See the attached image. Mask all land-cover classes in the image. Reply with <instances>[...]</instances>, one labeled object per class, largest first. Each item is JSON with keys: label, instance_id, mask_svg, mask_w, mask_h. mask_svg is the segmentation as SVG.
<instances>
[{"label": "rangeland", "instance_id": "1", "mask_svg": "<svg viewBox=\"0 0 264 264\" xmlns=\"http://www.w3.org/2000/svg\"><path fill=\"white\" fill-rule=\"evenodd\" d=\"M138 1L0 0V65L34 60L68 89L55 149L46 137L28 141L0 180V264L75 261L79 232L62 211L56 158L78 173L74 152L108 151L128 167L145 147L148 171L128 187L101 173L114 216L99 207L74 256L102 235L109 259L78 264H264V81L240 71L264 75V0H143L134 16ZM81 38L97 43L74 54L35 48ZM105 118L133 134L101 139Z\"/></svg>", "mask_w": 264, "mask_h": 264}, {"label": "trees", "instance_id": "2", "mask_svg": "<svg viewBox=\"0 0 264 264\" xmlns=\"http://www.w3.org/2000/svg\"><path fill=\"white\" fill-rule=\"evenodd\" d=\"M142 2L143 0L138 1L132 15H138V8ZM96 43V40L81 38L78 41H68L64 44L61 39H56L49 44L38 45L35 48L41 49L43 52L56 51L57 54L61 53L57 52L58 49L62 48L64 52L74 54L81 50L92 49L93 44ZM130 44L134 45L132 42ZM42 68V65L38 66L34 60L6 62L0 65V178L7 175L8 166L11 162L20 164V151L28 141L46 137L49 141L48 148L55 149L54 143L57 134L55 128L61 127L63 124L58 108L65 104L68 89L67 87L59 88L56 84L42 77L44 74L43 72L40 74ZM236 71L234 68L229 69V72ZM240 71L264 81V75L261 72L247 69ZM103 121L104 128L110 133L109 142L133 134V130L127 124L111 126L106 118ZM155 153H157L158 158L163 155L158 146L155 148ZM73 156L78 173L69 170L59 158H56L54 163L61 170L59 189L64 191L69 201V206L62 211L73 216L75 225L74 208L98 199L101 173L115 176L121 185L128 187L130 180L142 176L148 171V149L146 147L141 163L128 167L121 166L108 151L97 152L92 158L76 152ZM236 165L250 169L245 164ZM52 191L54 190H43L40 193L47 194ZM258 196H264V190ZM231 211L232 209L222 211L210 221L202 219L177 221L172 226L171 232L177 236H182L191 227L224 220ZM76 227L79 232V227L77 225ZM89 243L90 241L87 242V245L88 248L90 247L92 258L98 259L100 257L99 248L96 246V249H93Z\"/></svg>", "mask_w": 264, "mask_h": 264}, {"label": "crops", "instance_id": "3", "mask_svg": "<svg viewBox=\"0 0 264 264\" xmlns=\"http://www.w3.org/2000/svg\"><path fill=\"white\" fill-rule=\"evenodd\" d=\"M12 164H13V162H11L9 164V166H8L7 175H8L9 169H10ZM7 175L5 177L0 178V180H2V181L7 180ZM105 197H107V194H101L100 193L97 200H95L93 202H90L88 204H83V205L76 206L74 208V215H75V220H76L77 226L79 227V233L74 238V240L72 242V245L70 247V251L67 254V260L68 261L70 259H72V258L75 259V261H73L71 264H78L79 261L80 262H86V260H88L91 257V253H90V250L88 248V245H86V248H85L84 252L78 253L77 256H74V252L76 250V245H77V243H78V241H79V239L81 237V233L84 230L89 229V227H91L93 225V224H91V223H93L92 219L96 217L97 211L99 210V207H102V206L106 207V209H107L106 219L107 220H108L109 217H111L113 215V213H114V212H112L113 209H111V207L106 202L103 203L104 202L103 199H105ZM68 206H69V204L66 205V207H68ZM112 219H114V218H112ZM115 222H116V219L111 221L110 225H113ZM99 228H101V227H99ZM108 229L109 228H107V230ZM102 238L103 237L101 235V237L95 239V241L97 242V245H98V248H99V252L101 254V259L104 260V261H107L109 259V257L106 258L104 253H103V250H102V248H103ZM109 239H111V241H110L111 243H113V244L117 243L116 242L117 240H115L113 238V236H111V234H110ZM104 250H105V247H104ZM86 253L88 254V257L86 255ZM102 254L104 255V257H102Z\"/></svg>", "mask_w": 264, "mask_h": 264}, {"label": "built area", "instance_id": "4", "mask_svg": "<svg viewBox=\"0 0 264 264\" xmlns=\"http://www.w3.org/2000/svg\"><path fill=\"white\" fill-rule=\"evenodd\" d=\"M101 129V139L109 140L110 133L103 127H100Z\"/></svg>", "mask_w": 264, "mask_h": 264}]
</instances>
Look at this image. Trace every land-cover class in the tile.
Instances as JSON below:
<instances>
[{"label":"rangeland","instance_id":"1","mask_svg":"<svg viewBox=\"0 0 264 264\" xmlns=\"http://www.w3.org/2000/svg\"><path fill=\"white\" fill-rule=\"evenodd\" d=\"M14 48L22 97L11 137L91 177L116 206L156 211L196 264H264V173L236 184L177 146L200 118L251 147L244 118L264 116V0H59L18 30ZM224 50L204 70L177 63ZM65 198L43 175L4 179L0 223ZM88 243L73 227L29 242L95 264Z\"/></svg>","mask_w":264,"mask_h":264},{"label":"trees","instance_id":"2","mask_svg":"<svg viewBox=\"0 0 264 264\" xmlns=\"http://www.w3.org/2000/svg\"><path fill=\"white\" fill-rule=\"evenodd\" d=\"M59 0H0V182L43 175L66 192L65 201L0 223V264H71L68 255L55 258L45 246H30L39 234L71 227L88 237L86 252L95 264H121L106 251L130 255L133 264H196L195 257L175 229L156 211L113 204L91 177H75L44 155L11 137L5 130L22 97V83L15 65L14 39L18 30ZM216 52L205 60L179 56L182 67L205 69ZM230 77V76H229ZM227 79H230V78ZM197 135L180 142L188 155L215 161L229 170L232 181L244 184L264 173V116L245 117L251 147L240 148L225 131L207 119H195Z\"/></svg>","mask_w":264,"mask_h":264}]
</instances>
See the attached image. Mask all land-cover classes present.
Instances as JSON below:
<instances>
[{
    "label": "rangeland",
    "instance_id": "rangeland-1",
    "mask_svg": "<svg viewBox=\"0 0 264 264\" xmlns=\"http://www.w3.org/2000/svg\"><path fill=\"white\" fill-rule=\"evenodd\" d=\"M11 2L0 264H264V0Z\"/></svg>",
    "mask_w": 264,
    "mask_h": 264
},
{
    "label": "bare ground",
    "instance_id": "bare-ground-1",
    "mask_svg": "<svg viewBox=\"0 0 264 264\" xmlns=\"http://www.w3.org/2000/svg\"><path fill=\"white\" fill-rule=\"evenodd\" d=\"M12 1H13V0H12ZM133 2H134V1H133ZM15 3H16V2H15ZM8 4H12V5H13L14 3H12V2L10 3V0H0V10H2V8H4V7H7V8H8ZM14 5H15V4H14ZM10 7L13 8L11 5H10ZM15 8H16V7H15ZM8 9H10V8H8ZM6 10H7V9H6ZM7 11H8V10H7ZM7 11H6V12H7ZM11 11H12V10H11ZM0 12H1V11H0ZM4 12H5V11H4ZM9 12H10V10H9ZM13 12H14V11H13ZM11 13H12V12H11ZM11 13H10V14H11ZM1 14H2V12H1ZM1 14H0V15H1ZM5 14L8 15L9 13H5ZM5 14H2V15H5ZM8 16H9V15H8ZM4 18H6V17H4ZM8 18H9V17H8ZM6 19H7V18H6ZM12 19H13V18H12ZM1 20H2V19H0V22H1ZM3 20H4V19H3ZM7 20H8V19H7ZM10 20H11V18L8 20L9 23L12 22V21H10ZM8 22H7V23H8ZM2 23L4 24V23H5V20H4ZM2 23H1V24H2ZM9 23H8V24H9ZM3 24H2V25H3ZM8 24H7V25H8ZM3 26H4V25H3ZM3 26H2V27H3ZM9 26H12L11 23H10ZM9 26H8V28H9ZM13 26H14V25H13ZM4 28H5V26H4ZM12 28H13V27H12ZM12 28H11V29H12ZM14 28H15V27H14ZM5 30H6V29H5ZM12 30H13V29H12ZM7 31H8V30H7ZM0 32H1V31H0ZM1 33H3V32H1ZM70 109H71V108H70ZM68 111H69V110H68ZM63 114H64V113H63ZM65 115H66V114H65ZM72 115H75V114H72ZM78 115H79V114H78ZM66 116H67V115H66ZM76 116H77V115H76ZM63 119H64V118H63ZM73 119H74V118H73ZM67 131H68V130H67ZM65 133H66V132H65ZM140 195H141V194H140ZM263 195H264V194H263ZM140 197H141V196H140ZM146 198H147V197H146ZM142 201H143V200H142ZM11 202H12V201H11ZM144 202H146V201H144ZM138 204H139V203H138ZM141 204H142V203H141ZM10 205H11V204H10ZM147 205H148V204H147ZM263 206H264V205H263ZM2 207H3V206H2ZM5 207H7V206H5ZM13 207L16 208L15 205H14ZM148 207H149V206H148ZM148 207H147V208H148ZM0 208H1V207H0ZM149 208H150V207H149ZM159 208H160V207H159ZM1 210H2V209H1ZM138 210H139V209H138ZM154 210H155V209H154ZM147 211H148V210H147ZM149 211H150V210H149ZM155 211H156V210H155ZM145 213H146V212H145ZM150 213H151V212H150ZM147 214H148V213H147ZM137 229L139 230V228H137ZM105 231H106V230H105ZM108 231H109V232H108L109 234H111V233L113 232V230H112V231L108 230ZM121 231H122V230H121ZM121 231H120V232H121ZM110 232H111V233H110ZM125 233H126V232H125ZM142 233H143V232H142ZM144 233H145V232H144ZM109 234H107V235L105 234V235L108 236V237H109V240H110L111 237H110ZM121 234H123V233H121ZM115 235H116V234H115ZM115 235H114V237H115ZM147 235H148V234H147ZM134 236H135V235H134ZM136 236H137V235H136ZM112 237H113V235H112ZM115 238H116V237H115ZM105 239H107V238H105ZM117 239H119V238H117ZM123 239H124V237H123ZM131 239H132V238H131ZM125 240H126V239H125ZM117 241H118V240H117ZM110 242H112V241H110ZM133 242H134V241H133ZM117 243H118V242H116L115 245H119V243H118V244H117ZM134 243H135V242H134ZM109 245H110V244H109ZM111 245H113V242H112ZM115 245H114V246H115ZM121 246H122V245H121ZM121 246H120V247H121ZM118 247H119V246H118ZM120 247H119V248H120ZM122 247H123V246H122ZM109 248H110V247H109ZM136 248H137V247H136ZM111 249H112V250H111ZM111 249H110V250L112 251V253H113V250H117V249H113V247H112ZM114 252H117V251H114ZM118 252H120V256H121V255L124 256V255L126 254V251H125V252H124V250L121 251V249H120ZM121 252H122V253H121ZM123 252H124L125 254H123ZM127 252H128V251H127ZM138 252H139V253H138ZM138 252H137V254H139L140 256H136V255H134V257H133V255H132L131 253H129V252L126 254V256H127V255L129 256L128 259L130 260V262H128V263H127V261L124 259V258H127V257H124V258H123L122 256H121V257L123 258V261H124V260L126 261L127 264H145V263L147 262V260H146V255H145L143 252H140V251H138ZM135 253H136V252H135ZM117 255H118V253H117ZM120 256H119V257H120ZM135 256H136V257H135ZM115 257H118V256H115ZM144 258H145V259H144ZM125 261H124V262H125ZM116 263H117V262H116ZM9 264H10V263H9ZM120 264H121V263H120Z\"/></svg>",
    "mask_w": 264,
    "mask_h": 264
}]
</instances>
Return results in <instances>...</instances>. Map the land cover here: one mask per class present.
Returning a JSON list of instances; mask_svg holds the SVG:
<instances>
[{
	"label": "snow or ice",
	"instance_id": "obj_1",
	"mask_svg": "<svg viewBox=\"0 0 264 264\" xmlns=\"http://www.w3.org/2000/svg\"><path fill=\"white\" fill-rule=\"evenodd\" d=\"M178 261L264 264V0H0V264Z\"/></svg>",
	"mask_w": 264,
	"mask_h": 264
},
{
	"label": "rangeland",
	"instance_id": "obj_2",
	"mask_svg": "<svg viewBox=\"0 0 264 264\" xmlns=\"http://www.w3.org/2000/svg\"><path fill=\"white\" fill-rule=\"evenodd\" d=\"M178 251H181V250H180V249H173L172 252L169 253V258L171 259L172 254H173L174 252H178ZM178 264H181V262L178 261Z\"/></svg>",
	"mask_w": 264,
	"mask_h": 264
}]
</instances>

> _GIVEN TASK_: Copy out each line of the records above that contains the word "bare". Case counts.

> _CORRECT RESPONSE_:
    "label": "bare ground",
    "instance_id": "bare-ground-1",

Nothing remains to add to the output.